> _ACTIVITY_:
Repeat every line of the data exactly; no picture belongs in the copy.

> _LISTED RECORDS_:
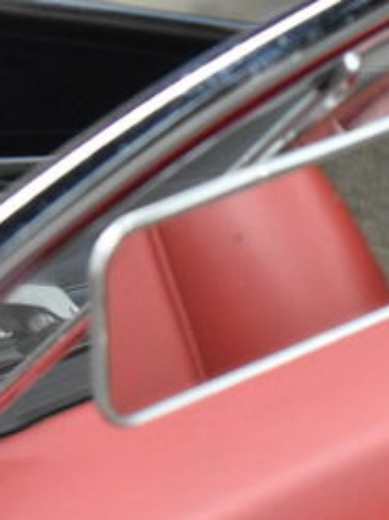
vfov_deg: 8.0
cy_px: 533
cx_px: 643
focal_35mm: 246
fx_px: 3697
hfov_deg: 5.9
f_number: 5.6
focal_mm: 55
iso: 5000
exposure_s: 1/100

> _YOUR SOLUTION_:
vfov_deg: 8.0
cy_px: 533
cx_px: 643
focal_35mm: 246
fx_px: 3697
hfov_deg: 5.9
f_number: 5.6
focal_mm: 55
iso: 5000
exposure_s: 1/100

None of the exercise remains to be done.